## Your tasks
1. List every property that the forum post about a pair in $A \times B$ requires of the functions $f$ and $g$.
2. In the forum post about a pair in $A \times B$, what kind of argument does the poster say they keep making?
3. Continue the forum post about a pair in $A \times B$ from its final sentence.
(Text section)
Problem statement:
Assume there are two constants $\alpha, \beta \in \mathbb{R}$ and two functions $$f: A\times B \rightarrow \mathbb{R} \text{ and } g: A\times B \rightarrow \mathbb{R}$$ non-negative, continuous, and bounded, $A$ and $B$ non-empty, such that $\forall b \in B, \exists a\in A$ with $\alpha \leq f(a,b)$ and $\forall a \in A, \exists b \in B$ with $\beta \leq g(a,b)$, then there exists a pair $(a,b) \in A \times B$ such that $$\alpha \leq f(a,b) \text{ and } \beta \leq g(a,b).$$
My attempt:
The statement seems like it should be trivial, but I find myself making what seems like a circular argument.
(End Text section)
(Source information)
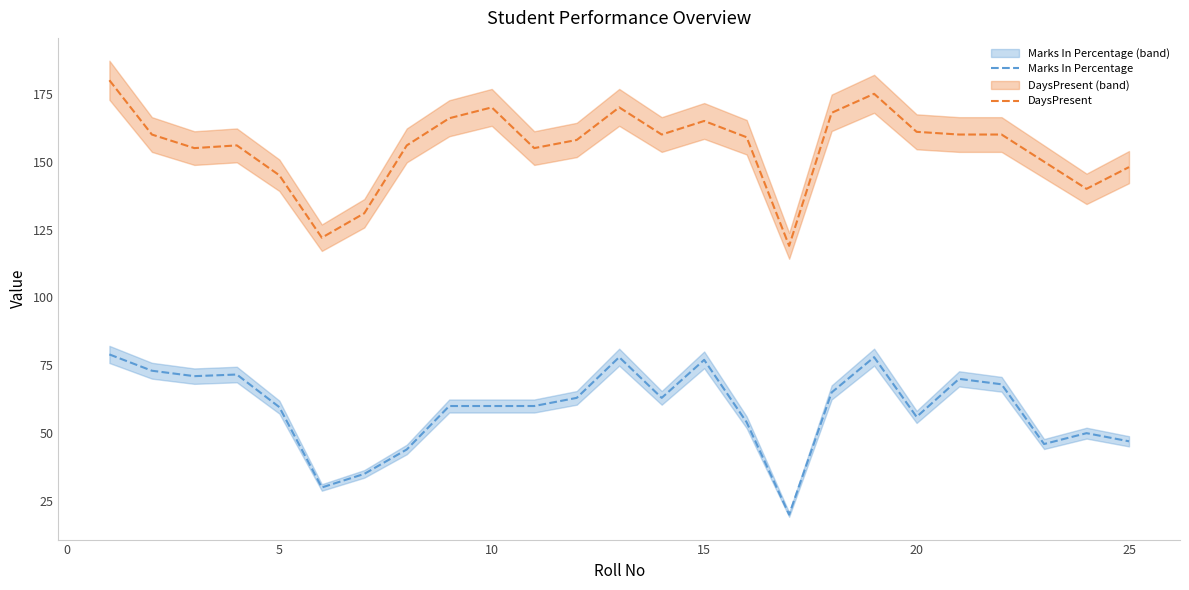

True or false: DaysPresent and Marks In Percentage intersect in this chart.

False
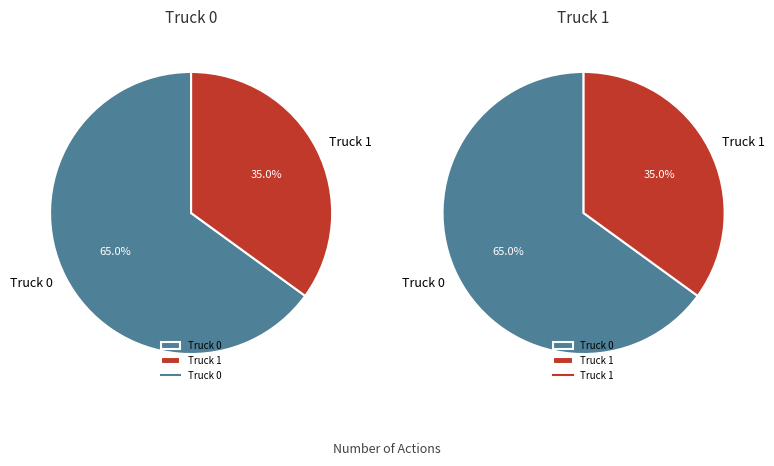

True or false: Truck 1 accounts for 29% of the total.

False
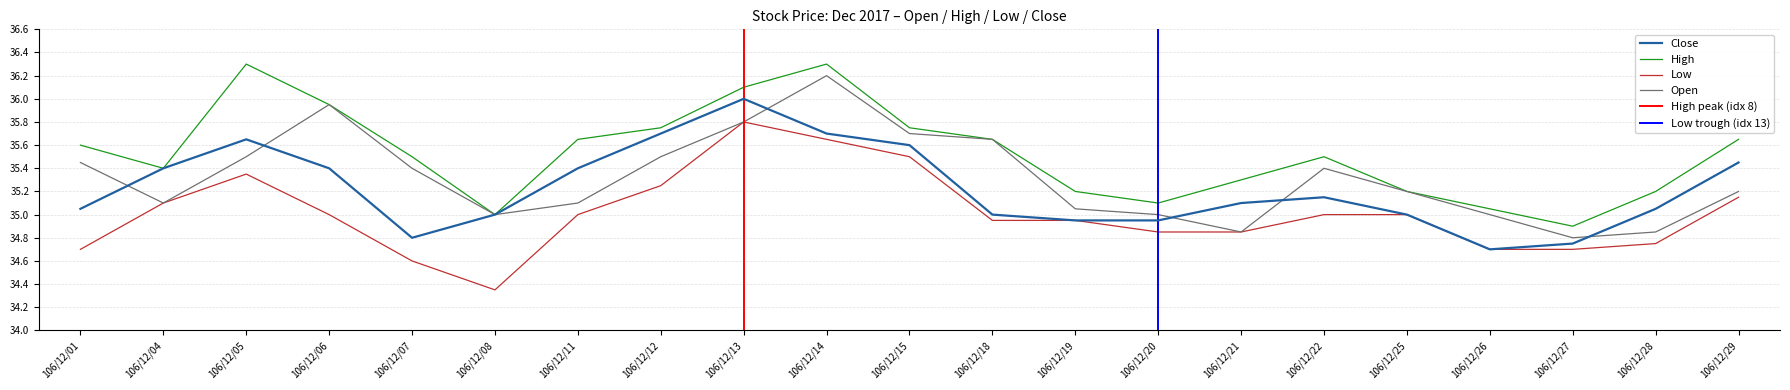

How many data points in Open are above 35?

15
(End Source information)
## Answers
1.
- non-negative
- continuous
- bounded

2. A circular argument.

3.
Proof:
Let $b\in B$, then by assumption there is an $a_b \in A$ such that $\alpha \leq f(a_b, b)$. Now, with $a_b$, there exists a $b_{a_b} \in B$ such that $\beta \leq g(a_b, b_{a_b})$. If $b=b_{a_b}$, then $g(a_b, b) = g(a_b, b_{a_b})$ and $$\alpha \leq f(a_b, b) \text{ and } \beta \leq g(a_b, b)$$ and so $(a_b, b)$ is a pair that satisfies the statement.
Comment:
My issue is, can I just write "if $b = b_{a_b}$"? Nothing prevents this from happening and since I just need existence this argument seems valid...